Les «Sans-culottes» portaient aussi un bonnet phrygien. Ce bonnet révolutionnaire a une origine controversée. Selon les uns, chez les Grecs et les Romains, c'était le couvre-chef des esclaves affranchis. Selon d'autres, c'était le couvre-chef des montagnards catalans, que les Marseillais portaient quand ils arrivèrent à Paris en 1792. Selon d'autres encore, c'était celui des bagnards brestois qui débarquèrent à Paris en 1792 après leur libération.
En fait, le bonnet comme symbole de la liberté existait lors de la guerre d'indépendance américaine, vingt ans plus tôt. En 1781, Franklin fait figurer le bonnet sur une médaille commémorant la liberté. L'Etat de New-York, associé à la Proclamation d'indépendance du 4 juillet 1776, porte sur son drapeau le bonnet, porté au bout d'une pique par la Liberté. Comme en Bretagne, le bonnet symbolise à la fois la révolte sociale et l'aspiration à la liberté politique. La Révolution française, avec son bonnet phrygien, n'a rien inventé.
Un symbole peut être dévastateur. Le 20 juin 1792, la foule envahit le palais des Tuileries. Les Sans-culottes demandent au roi Louis XVI de porter le bonnet. Il accepte. C'est la déchéance de la monarchie aux yeux de tous. Le roi n'était plus au-dessus du peuple et au-dessus du droit commun. Trois semaines plus tard, personne ne crie «Vive le Roi !» lors de la fête de la Fédération, le 14 juillet. Moins d'un mois après, le 10 août, la chute de la monarchie est consommée.
L'une des premières décisions des nouveaux maîtres fut l'abolition des lois somptuaires. Le 29 octobre 1793, un édit proclame que «nulle personne de l'un ou l'autre sexe ne pourra contraindre aucun citoyen et citoyenne de se vêtir de façon particulière».

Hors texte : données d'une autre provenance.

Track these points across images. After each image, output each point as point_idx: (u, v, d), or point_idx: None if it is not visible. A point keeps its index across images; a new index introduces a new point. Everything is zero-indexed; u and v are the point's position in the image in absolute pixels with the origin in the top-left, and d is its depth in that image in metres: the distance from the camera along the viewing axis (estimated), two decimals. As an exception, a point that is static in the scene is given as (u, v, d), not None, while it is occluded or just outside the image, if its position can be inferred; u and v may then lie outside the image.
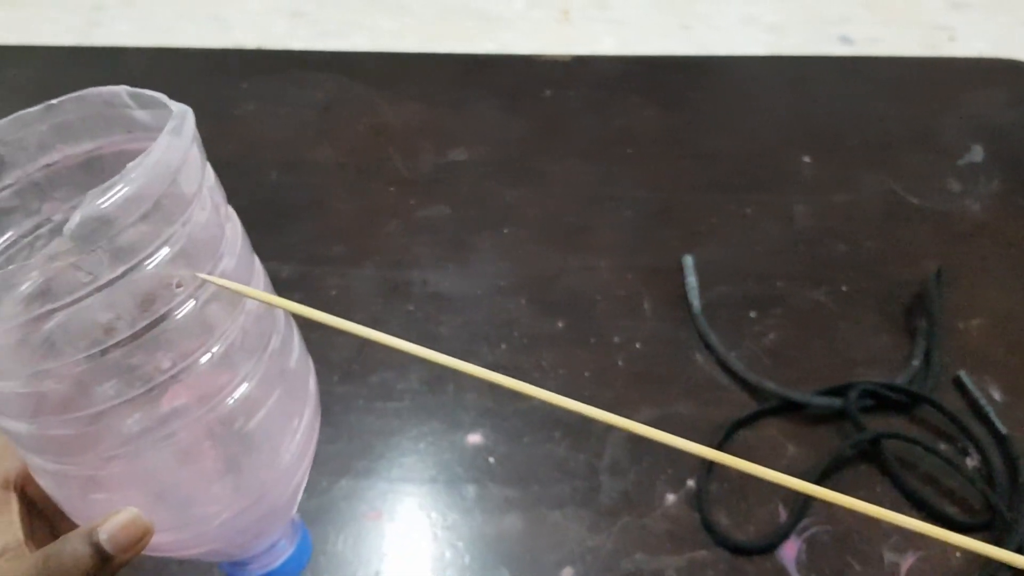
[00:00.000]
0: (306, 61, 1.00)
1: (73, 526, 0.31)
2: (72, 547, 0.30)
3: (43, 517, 0.34)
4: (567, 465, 0.64)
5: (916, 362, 0.68)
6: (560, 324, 0.72)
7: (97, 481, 0.30)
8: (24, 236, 0.33)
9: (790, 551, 0.59)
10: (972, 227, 0.79)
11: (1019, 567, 0.25)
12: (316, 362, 0.37)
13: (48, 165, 0.32)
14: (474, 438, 0.65)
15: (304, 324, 0.35)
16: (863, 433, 0.63)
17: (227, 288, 0.29)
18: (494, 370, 0.27)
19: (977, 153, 0.86)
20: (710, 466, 0.63)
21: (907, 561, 0.58)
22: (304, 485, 0.37)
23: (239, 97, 0.93)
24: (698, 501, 0.61)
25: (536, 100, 0.93)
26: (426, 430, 0.66)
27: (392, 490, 0.63)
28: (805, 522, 0.60)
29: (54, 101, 0.31)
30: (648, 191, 0.83)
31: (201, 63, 1.00)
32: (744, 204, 0.82)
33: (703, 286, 0.74)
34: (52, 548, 0.30)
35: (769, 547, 0.59)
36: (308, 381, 0.36)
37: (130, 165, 0.26)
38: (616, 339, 0.71)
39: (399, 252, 0.78)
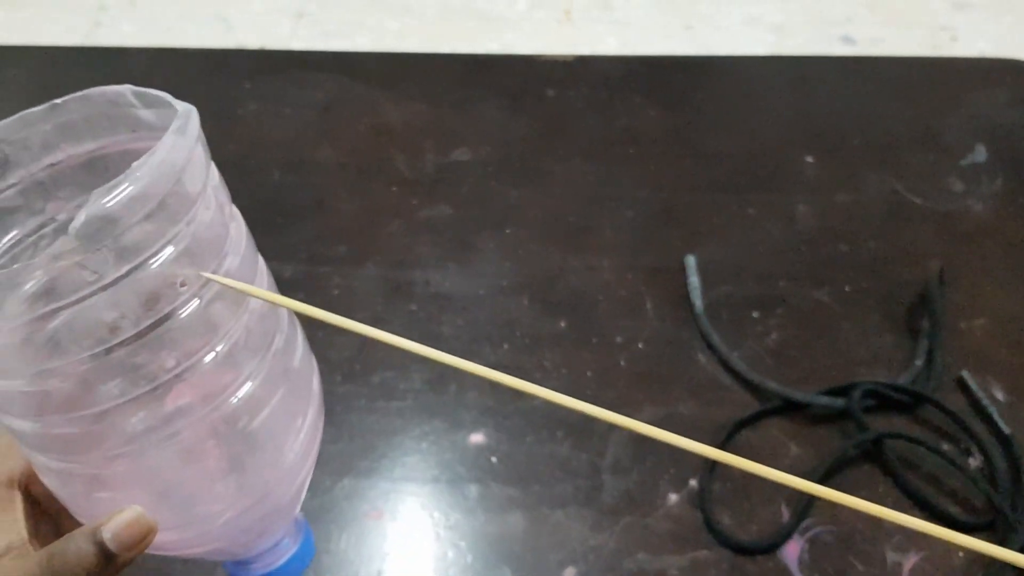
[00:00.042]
0: (308, 61, 1.00)
1: (77, 524, 0.31)
2: (76, 545, 0.30)
3: (47, 515, 0.34)
4: (569, 465, 0.64)
5: (919, 362, 0.68)
6: (562, 324, 0.72)
7: (101, 480, 0.30)
8: (28, 235, 0.33)
9: (792, 551, 0.59)
10: (975, 227, 0.79)
11: (1023, 567, 0.25)
12: (318, 362, 0.38)
13: (52, 164, 0.32)
14: (476, 438, 0.65)
15: (307, 323, 0.35)
16: (866, 433, 0.63)
17: (231, 287, 0.29)
18: (496, 370, 0.28)
19: (980, 153, 0.86)
20: (712, 466, 0.63)
21: (910, 561, 0.58)
22: (308, 484, 0.37)
23: (242, 97, 0.94)
24: (700, 501, 0.61)
25: (538, 100, 0.93)
26: (428, 429, 0.66)
27: (394, 489, 0.63)
28: (807, 522, 0.60)
29: (58, 100, 0.31)
30: (650, 191, 0.83)
31: (204, 63, 1.00)
32: (746, 204, 0.82)
33: (705, 286, 0.74)
34: (56, 546, 0.30)
35: (772, 547, 0.59)
36: (312, 380, 0.36)
37: (135, 164, 0.26)
38: (618, 339, 0.71)
39: (401, 252, 0.79)
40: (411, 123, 0.91)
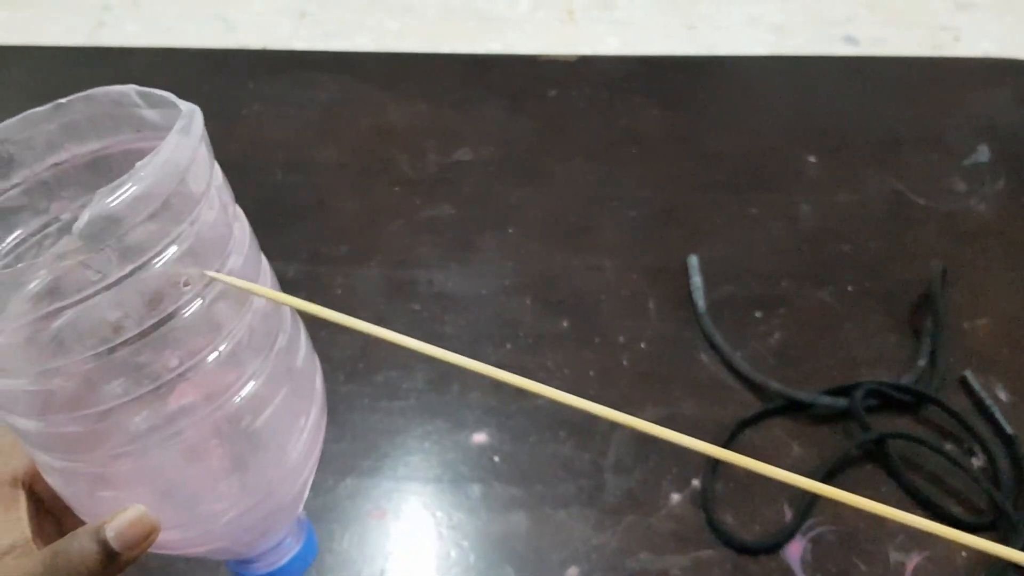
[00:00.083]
0: (310, 61, 1.00)
1: (80, 523, 0.31)
2: (79, 544, 0.30)
3: (51, 515, 0.34)
4: (572, 464, 0.64)
5: (922, 362, 0.68)
6: (565, 324, 0.72)
7: (105, 479, 0.30)
8: (32, 235, 0.33)
9: (795, 551, 0.59)
10: (978, 227, 0.79)
11: None
12: (321, 361, 0.38)
13: (56, 164, 0.32)
14: (479, 437, 0.65)
15: (310, 323, 0.35)
16: (868, 433, 0.63)
17: (235, 285, 0.29)
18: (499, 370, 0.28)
19: (983, 153, 0.86)
20: (715, 465, 0.63)
21: (912, 561, 0.58)
22: (310, 483, 0.37)
23: (244, 97, 0.94)
24: (703, 500, 0.61)
25: (540, 100, 0.93)
26: (431, 429, 0.66)
27: (397, 489, 0.63)
28: (810, 522, 0.60)
29: (63, 100, 0.31)
30: (653, 191, 0.83)
31: (206, 64, 1.00)
32: (749, 204, 0.82)
33: (708, 286, 0.74)
34: (59, 545, 0.30)
35: (774, 547, 0.59)
36: (315, 380, 0.36)
37: (139, 164, 0.26)
38: (621, 339, 0.71)
39: (404, 252, 0.79)
40: (413, 123, 0.91)
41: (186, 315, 0.28)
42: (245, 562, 0.38)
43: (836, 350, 0.70)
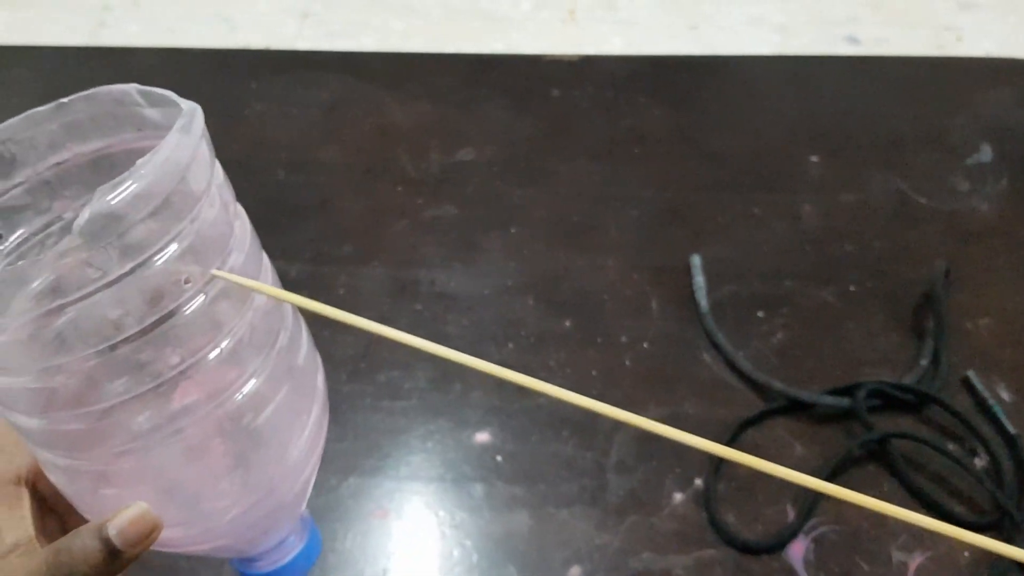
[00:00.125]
0: (313, 61, 1.00)
1: (83, 521, 0.31)
2: (82, 542, 0.30)
3: (54, 512, 0.34)
4: (575, 463, 0.64)
5: (924, 362, 0.68)
6: (567, 323, 0.72)
7: (107, 477, 0.31)
8: (35, 234, 0.33)
9: (798, 550, 0.59)
10: (980, 227, 0.79)
11: None
12: (323, 361, 0.38)
13: (59, 163, 0.32)
14: (481, 436, 0.65)
15: (312, 322, 0.35)
16: (871, 433, 0.63)
17: (236, 283, 0.29)
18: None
19: (985, 153, 0.86)
20: (718, 465, 0.63)
21: (915, 560, 0.58)
22: (313, 481, 0.37)
23: (247, 97, 0.94)
24: (706, 500, 0.61)
25: (543, 100, 0.93)
26: (433, 428, 0.66)
27: (399, 488, 0.63)
28: (813, 521, 0.60)
29: (65, 100, 0.31)
30: (656, 191, 0.83)
31: (209, 63, 1.00)
32: (752, 204, 0.81)
33: (711, 286, 0.74)
34: (62, 543, 0.30)
35: (777, 546, 0.59)
36: (316, 378, 0.36)
37: (140, 162, 0.26)
38: (624, 338, 0.71)
39: (407, 252, 0.79)
40: (416, 123, 0.91)
41: (187, 313, 0.28)
42: (248, 560, 0.38)
43: (839, 350, 0.70)
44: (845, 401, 0.65)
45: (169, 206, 0.27)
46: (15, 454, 0.33)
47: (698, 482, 0.62)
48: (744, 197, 0.82)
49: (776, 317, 0.72)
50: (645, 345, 0.71)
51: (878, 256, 0.77)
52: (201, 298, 0.29)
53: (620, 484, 0.62)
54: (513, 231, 0.80)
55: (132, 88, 0.31)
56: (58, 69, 0.99)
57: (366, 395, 0.68)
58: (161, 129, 0.30)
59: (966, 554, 0.58)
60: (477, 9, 1.13)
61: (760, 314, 0.73)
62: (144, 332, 0.28)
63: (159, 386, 0.29)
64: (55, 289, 0.26)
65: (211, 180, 0.29)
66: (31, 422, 0.29)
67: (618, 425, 0.64)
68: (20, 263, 0.25)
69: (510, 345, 0.71)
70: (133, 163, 0.26)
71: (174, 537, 0.32)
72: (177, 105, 0.30)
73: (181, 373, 0.29)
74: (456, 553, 0.60)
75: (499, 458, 0.64)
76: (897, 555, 0.58)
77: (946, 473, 0.62)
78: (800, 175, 0.84)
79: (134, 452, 0.30)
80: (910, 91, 0.93)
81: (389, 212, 0.82)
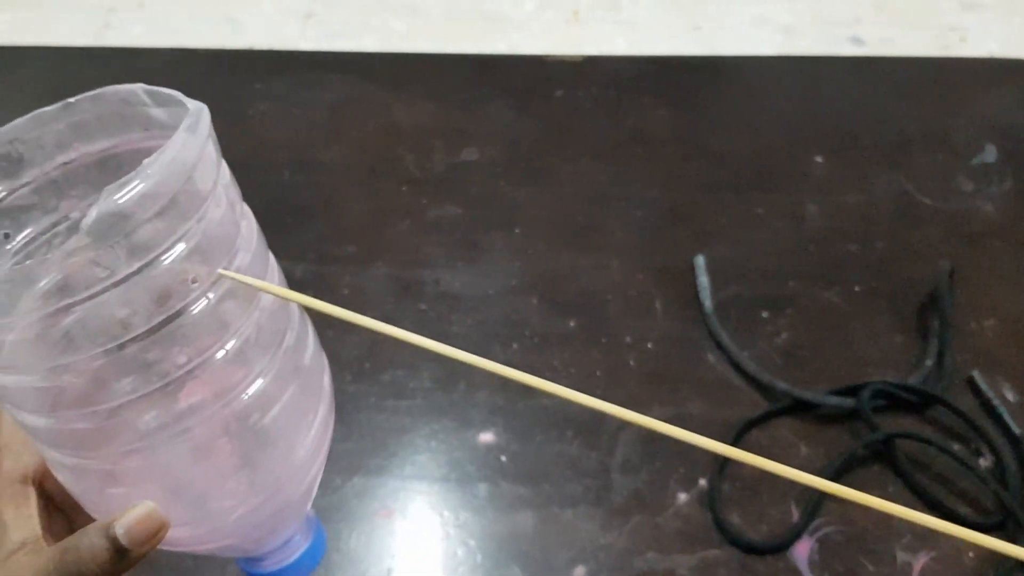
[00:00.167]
0: (317, 62, 1.00)
1: (90, 520, 0.32)
2: (89, 541, 0.30)
3: (61, 511, 0.35)
4: (579, 463, 0.64)
5: (929, 362, 0.68)
6: (572, 324, 0.72)
7: (114, 475, 0.31)
8: (42, 233, 0.33)
9: (802, 551, 0.59)
10: (985, 227, 0.79)
11: None
12: (328, 360, 0.38)
13: (66, 163, 0.33)
14: (486, 436, 0.65)
15: (317, 322, 0.35)
16: (876, 433, 0.63)
17: (242, 282, 0.29)
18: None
19: (990, 153, 0.85)
20: (722, 465, 0.63)
21: (920, 561, 0.58)
22: (318, 481, 0.37)
23: (251, 98, 0.94)
24: (710, 500, 0.61)
25: (547, 100, 0.93)
26: (438, 428, 0.66)
27: (404, 488, 0.63)
28: (817, 522, 0.60)
29: (71, 99, 0.31)
30: (659, 191, 0.83)
31: (213, 64, 1.01)
32: (756, 204, 0.81)
33: (715, 286, 0.74)
34: (69, 542, 0.30)
35: (781, 546, 0.59)
36: (322, 378, 0.36)
37: (146, 161, 0.26)
38: (628, 339, 0.71)
39: (411, 252, 0.79)
40: (420, 123, 0.91)
41: (194, 312, 0.28)
42: (254, 559, 0.38)
43: (843, 350, 0.70)
44: (849, 401, 0.65)
45: (176, 206, 0.27)
46: (22, 453, 0.33)
47: (702, 482, 0.62)
48: (748, 197, 0.82)
49: (780, 317, 0.72)
50: (649, 345, 0.71)
51: (882, 256, 0.77)
52: (208, 298, 0.29)
53: (624, 484, 0.62)
54: (517, 231, 0.80)
55: (139, 88, 0.31)
56: (64, 69, 0.99)
57: (371, 395, 0.68)
58: (168, 129, 0.30)
59: (971, 554, 0.58)
60: (480, 10, 1.13)
61: (764, 314, 0.73)
62: (151, 331, 0.28)
63: (166, 385, 0.29)
64: (63, 288, 0.26)
65: (217, 180, 0.29)
66: (39, 421, 0.29)
67: (622, 425, 0.64)
68: (28, 262, 0.25)
69: (514, 345, 0.71)
70: (140, 163, 0.26)
71: (181, 536, 0.32)
72: (184, 105, 0.30)
73: (188, 372, 0.29)
74: (460, 553, 0.60)
75: (503, 458, 0.64)
76: (902, 555, 0.58)
77: (950, 473, 0.62)
78: (804, 175, 0.84)
79: (141, 451, 0.30)
80: (914, 91, 0.93)
81: (393, 212, 0.82)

Les Bretons profitèrent de cette abolition, à leur manière à la fois fantasque et festive. Les coiffes et les vêtements des femmes se garnirent de dentelles et de couleurs exubérantes. Les chapeaux des hommes atteignirent des tailles parfois extravagantes. Les caprices locaux du marché des étoffes, en croisant les vieilles solidarités claniques, finirent par créer des «gizioù», des modes locales. «Kant Bro, kant giz» (cent pays, cent guises) dit-on. Ces guises évoluèrent au cours des générations, depuis la fin du 18ème siècle jusqu'au milieu du 20ème siècle, où elles finirent par s'éteindre. Elles restent néanmoins un élément culturel dont l'importance dépend du regard de chacun.